Saved entries
'''
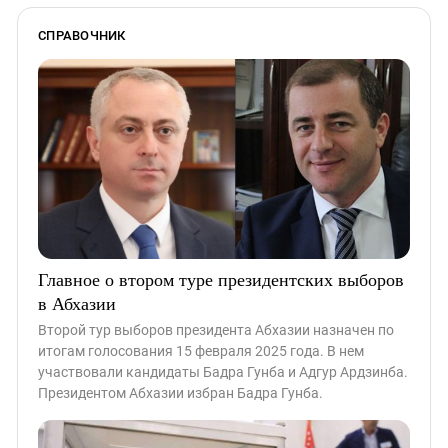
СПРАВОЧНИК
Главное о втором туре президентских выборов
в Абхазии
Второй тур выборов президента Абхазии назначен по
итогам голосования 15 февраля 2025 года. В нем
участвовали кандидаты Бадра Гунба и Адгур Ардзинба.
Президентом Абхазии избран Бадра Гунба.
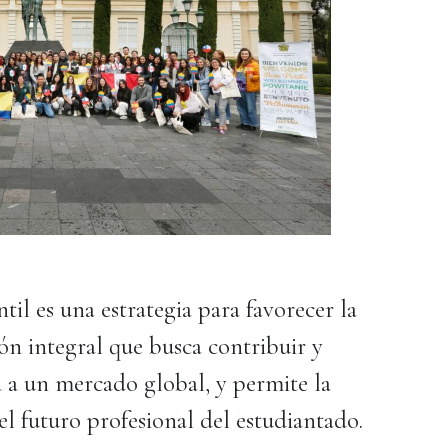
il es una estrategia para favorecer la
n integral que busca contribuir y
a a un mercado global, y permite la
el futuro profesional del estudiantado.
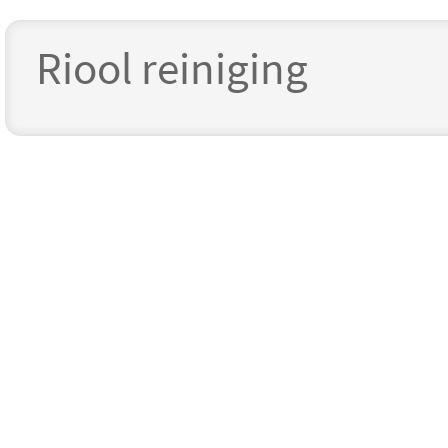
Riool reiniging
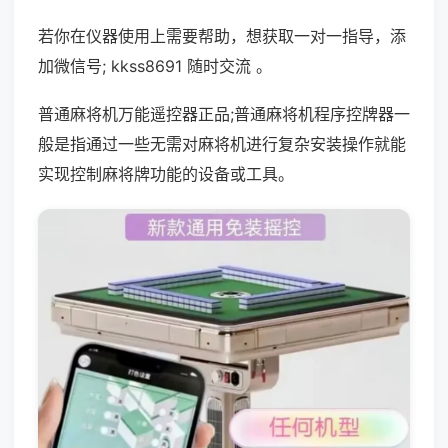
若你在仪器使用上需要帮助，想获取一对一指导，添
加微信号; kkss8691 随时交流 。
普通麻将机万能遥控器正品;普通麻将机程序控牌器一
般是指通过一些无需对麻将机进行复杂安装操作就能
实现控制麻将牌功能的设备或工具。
'''
'''
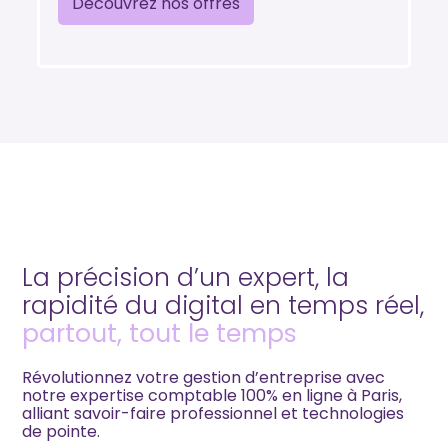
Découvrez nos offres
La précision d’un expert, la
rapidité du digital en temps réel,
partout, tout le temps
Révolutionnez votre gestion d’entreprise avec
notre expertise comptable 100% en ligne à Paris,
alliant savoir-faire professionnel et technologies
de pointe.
'''
- Your goal: Each line in the entries above, starting at the line with "加微信号; kkss8691 随时交流 。" and ending at the line with "实现控制麻将牌功能的设备或工具。", is to be printed exactly, and only those lines.

- Answer for the task:
加微信号; kkss8691 随时交流 。
普通麻将机万能遥控器正品;普通麻将机程序控牌器一
般是指通过一些无需对麻将机进行复杂安装操作就能
实现控制麻将牌功能的设备或工具。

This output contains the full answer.